Within the projections are the runs scored and runs allowed for each team. Last year the Reds outperformed their pythagorean record by five wins. Cincinnati scored 783 runs and allowed 821 runs on the season, which would put their pythagorean record at 77-85, but they actually finished 82-80.
So what does the PECOTA projection have in those columns this season? 795 runs scored and 829 runs allowed. If you’re still following along with me, that means that PECOTA is saying that the Reds offense will get slightly better this year. That makes some sense given that for the first two months of the season the club was still running out some guys who were performing poorly and eventually lost their jobs to the rookie crop that’s going to be back now and also helped fuel the turn around last summer.
BUT, and all of those letters are capitalized for a reason, it’s also projecting the Reds pitching staff to give up more runs than they did last year. You’re going to have a hard time selling me on that one. Last year the club saw Nick Lodolo miss almost the entire season. Graham Ashcraft went through one of the worst 10-start stretches in baseball history (though he was absolutely dominant outside of that stretch). The group of Luke Weaver, Ben Lively, Luis Cessa, Connor Phillips, Lyon Richardson, Connor Overton, Brett Kennedy, Levi Stoudt, and Carson Spiers combined for 57 starts and an ERA that pushed somewhere near infinity.
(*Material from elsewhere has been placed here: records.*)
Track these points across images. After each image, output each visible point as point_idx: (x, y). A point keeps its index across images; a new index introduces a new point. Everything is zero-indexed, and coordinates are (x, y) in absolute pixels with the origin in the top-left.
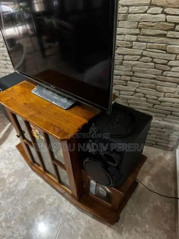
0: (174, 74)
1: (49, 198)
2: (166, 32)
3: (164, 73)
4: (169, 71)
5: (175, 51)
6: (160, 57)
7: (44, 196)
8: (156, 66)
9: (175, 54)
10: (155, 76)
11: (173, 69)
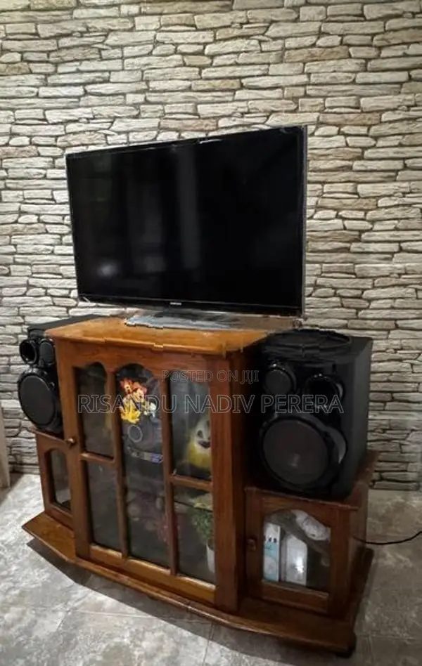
0: (377, 313)
1: (141, 640)
2: (348, 245)
3: (361, 313)
4: (368, 308)
5: (369, 274)
6: (347, 285)
7: (123, 638)
8: (344, 303)
9: (371, 277)
10: (345, 322)
11: (373, 305)
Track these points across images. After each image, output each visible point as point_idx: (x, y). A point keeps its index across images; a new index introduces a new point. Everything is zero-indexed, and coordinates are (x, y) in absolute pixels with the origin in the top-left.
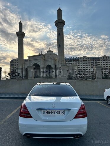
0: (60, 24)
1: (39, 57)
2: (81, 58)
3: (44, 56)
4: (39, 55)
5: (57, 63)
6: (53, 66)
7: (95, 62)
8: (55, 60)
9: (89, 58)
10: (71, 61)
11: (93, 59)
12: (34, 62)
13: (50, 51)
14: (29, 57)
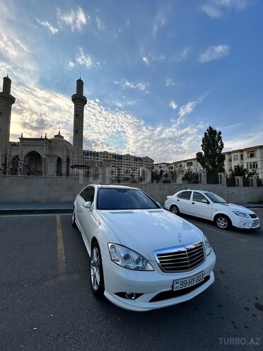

While injuries can still happen, and some of the guys are going to have worse years than last season, with the additions of Nick Martinez and Frankie Montas, the club is going to likely have much better depth in the rotation than last year. They won’t likely be giving multiple starts to multiple players who were pitching in the Atlantic League in April. The bullpen has also added depth, and solid depth at that.
When looking at the individual PECOTA projections for players it’s fair to say that they don’t really think anyone is going to be good, but that most players won’t be bad, either. Only Christian Encarnacion-Strand and TJ Friedl are projected to hit over .250 among anyone expected to get real playing time, and neither is above the .255 mark. That just seems incredibly unlikely. Only one player is projected for 20 home runs, and that’s the top on the team – 20 home runs. That also seems very unlikely.
With the pitching, there’s a lot going on. In the rotation the best ERA is 4.25 and the worst is 4.85. While factoring in the Great American Ball Park tax, basically it’s projecting the rotation as mediocre overall, with no one being good and no one being real bad. The bullpen projections are bad, though. Real bad. Nick Martinez has the best ERA projection from the group at 4.13. Alexis Diaz, who had a 1.84 ERA as a rookie and a 3.07 ERA last season, is projected for an ERA of 4.52. Many of the guys you expect in the bullpen fall into that mid 4’s range with their ERA.
Projections tend to find the middle ground between “if everything goes right” and “if everything goes wrong”. And that makes sense because in most cases, those situations represent the rarity, the unlikely, etc. But some of the projections just seem off. Like they are missing some data points. Alexis Diaz is a big example there. If you could put the over/under on his ERA at 4.52 and take bets on it, the chances you’d get bets on the over could be counted on one hand.
At the end of the day they play the games out on the field. Projections are fun, and there’s some value in them. But for this specific team, it’s real tough to look at the projection and say the pitching will be worse than last season and the offense is only going to score two more runs per month than they did last year.